> **WHAT THE TASK REQUIRES**: Repeat every record below exactly, but leave out any pictures.

Data extracted from a collection:
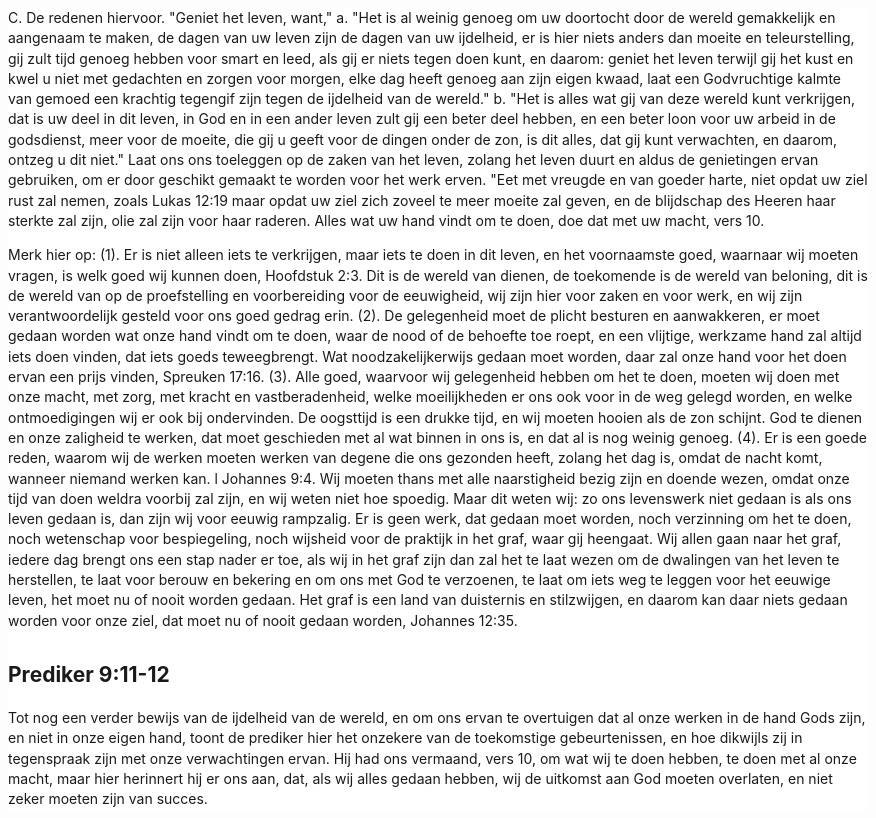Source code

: C. De redenen hiervoor. "Geniet het leven, want," 
a. "Het is al weinig genoeg om uw doortocht door de wereld gemakkelijk en aangenaam te maken, de dagen van uw leven zijn de dagen van uw ijdelheid, er is hier niets anders dan moeite en teleurstelling, gij zult tijd genoeg hebben voor smart en leed, als gij er niets tegen doen kunt, en daarom: geniet het leven terwijl gij het kust en kwel u niet met gedachten en zorgen voor morgen, elke dag heeft genoeg aan zijn eigen kwaad, laat een Godvruchtige kalmte van gemoed een krachtig tegengif zijn tegen de ijdelheid van de wereld." 
b. "Het is alles wat gij van deze wereld kunt verkrijgen, dat is uw deel in dit leven, in God en in een ander leven zult gij een beter deel hebben, en een beter loon voor uw arbeid in de godsdienst, meer voor de moeite, die gij u geeft voor de dingen onder de zon, is dit alles, dat gij kunt verwachten, en daarom, ontzeg u dit niet." Laat ons ons toeleggen op de zaken van het leven, zolang het leven duurt en aldus de genietingen ervan gebruiken, om er door geschikt gemaakt te worden voor het werk erven. "Eet met vreugde en van goeder harte, niet opdat uw ziel rust zal nemen, zoals Lukas 12:19 maar opdat uw ziel zich zoveel te meer moeite zal geven, en de blijdschap des Heeren haar sterkte zal zijn, olie zal zijn voor haar raderen. Alles wat uw hand vindt om te doen, doe dat met uw macht, vers 10. 

Merk hier op:
(1). Er is niet alleen iets te verkrijgen, maar iets te doen in dit leven, en het voornaamste goed, waarnaar wij moeten vragen, is welk goed wij kunnen doen, Hoofdstuk 2:3. Dit is de wereld van dienen, de toekomende is de wereld van beloning, dit is de wereld van op de proefstelling en voorbereiding voor de eeuwigheid, wij zijn hier voor zaken en voor werk, en wij zijn verantwoordelijk gesteld voor ons goed gedrag erin.
(2). De gelegenheid moet de plicht besturen en aanwakkeren, er moet gedaan worden wat onze hand vindt om te doen, waar de nood of de behoefte toe roept, en een vlijtige, werkzame hand zal altijd iets doen vinden, dat iets goeds teweegbrengt. Wat noodzakelijkerwijs gedaan moet worden, daar zal onze hand voor het doen ervan een prijs vinden, Spreuken 17:16.
(3). Alle goed, waarvoor wij gelegenheid hebben om het te doen, moeten wij doen met onze macht, met zorg, met kracht en vastberadenheid, welke moeilijkheden er ons ook voor in de weg gelegd worden, en welke ontmoedigingen wij er ook bij ondervinden. De oogsttijd is een drukke tijd, en wij moeten hooien als de zon schijnt. God te dienen en onze zaligheid te werken, dat moet geschieden met al wat binnen in ons is, en dat al is nog weinig genoeg.
(4). Er is een goede reden, waarom wij de werken moeten werken van degene die ons gezonden heeft, zolang het dag is, omdat de nacht komt, wanneer niemand werken kan. l Johannes 9:4. Wij moeten thans met alle naarstigheid bezig zijn en doende wezen, omdat onze tijd van doen weldra voorbij zal zijn, en wij weten niet hoe spoedig. Maar dit weten wij: zo ons levenswerk niet gedaan is als ons leven gedaan is, dan zijn wij voor eeuwig rampzalig. Er is geen werk, dat gedaan moet worden, noch verzinning om het te doen, noch wetenschap voor bespiegeling, noch wijsheid voor de praktijk in het graf, waar gij heengaat. Wij allen gaan naar het graf, iedere dag brengt ons een stap nader er toe, als wij in het graf zijn dan zal het te laat wezen om de dwalingen van het leven te herstellen, te laat voor berouw en bekering en om ons met God te verzoenen, te laat om iets weg te leggen voor het eeuwige leven, het moet nu of nooit worden gedaan. Het graf is een land van duisternis en stilzwijgen, en daarom kan daar niets gedaan worden voor onze ziel, dat moet nu of nooit gedaan worden, Johannes 12:35.

## Prediker 9:11-12 
Tot nog een verder bewijs van de ijdelheid van de wereld, en om ons ervan te overtuigen dat al onze werken in de hand Gods zijn, en niet in onze eigen hand, toont de prediker hier het onzekere van de toekomstige gebeurtenissen, en hoe dikwijls zij in tegenspraak zijn met onze verwachtingen ervan. Hij had ons vermaand, vers 10, om wat wij te doen hebben, te doen met al onze macht, maar hier herinnert hij er ons aan, dat, als wij alles gedaan hebben, wij de uitkomst aan God moeten overlaten, en niet zeker moeten zijn van succes.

> **TASK ANSWER**:
Source code

: C. De redenen hiervoor. "Geniet het leven, want," 
a. "Het is al weinig genoeg om uw doortocht door de wereld gemakkelijk en aangenaam te maken, de dagen van uw leven zijn de dagen van uw ijdelheid, er is hier niets anders dan moeite en teleurstelling, gij zult tijd genoeg hebben voor smart en leed, als gij er niets tegen doen kunt, en daarom: geniet het leven terwijl gij het kust en kwel u niet met gedachten en zorgen voor morgen, elke dag heeft genoeg aan zijn eigen kwaad, laat een Godvruchtige kalmte van gemoed een krachtig tegengif zijn tegen de ijdelheid van de wereld." 
b. "Het is alles wat gij van deze wereld kunt verkrijgen, dat is uw deel in dit leven, in God en in een ander leven zult gij een beter deel hebben, en een beter loon voor uw arbeid in de godsdienst, meer voor de moeite, die gij u geeft voor de dingen onder de zon, is dit alles, dat gij kunt verwachten, en daarom, ontzeg u dit niet." Laat ons ons toeleggen op de zaken van het leven, zolang het leven duurt en aldus de genietingen ervan gebruiken, om er door geschikt gemaakt te worden voor het werk erven. "Eet met vreugde en van goeder harte, niet opdat uw ziel rust zal nemen, zoals Lukas 12:19 maar opdat uw ziel zich zoveel te meer moeite zal geven, en de blijdschap des Heeren haar sterkte zal zijn, olie zal zijn voor haar raderen. Alles wat uw hand vindt om te doen, doe dat met uw macht, vers 10. 

Merk hier op:
(1). Er is niet alleen iets te verkrijgen, maar iets te doen in dit leven, en het voornaamste goed, waarnaar wij moeten vragen, is welk goed wij kunnen doen, Hoofdstuk 2:3. Dit is de wereld van dienen, de toekomende is de wereld van beloning, dit is de wereld van op de proefstelling en voorbereiding voor de eeuwigheid, wij zijn hier voor zaken en voor werk, en wij zijn verantwoordelijk gesteld voor ons goed gedrag erin.
(2). De gelegenheid moet de plicht besturen en aanwakkeren, er moet gedaan worden wat onze hand vindt om te doen, waar de nood of de behoefte toe roept, en een vlijtige, werkzame hand zal altijd iets doen vinden, dat iets goeds teweegbrengt. Wat noodzakelijkerwijs gedaan moet worden, daar zal onze hand voor het doen ervan een prijs vinden, Spreuken 17:16.
(3). Alle goed, waarvoor wij gelegenheid hebben om het te doen, moeten wij doen met onze macht, met zorg, met kracht en vastberadenheid, welke moeilijkheden er ons ook voor in de weg gelegd worden, en welke ontmoedigingen wij er ook bij ondervinden. De oogsttijd is een drukke tijd, en wij moeten hooien als de zon schijnt. God te dienen en onze zaligheid te werken, dat moet geschieden met al wat binnen in ons is, en dat al is nog weinig genoeg.
(4). Er is een goede reden, waarom wij de werken moeten werken van degene die ons gezonden heeft, zolang het dag is, omdat de nacht komt, wanneer niemand werken kan. l Johannes 9:4. Wij moeten thans met alle naarstigheid bezig zijn en doende wezen, omdat onze tijd van doen weldra voorbij zal zijn, en wij weten niet hoe spoedig. Maar dit weten wij: zo ons levenswerk niet gedaan is als ons leven gedaan is, dan zijn wij voor eeuwig rampzalig. Er is geen werk, dat gedaan moet worden, noch verzinning om het te doen, noch wetenschap voor bespiegeling, noch wijsheid voor de praktijk in het graf, waar gij heengaat. Wij allen gaan naar het graf, iedere dag brengt ons een stap nader er toe, als wij in het graf zijn dan zal het te laat wezen om de dwalingen van het leven te herstellen, te laat voor berouw en bekering en om ons met God te verzoenen, te laat om iets weg te leggen voor het eeuwige leven, het moet nu of nooit worden gedaan. Het graf is een land van duisternis en stilzwijgen, en daarom kan daar niets gedaan worden voor onze ziel, dat moet nu of nooit gedaan worden, Johannes 12:35.

## Prediker 9:11-12 
Tot nog een verder bewijs van de ijdelheid van de wereld, en om ons ervan te overtuigen dat al onze werken in de hand Gods zijn, en niet in onze eigen hand, toont de prediker hier het onzekere van de toekomstige gebeurtenissen, en hoe dikwijls zij in tegenspraak zijn met onze verwachtingen ervan. Hij had ons vermaand, vers 10, om wat wij te doen hebben, te doen met al onze macht, maar hier herinnert hij er ons aan, dat, als wij alles gedaan hebben, wij de uitkomst aan God moeten overlaten, en niet zeker moeten zijn van succes.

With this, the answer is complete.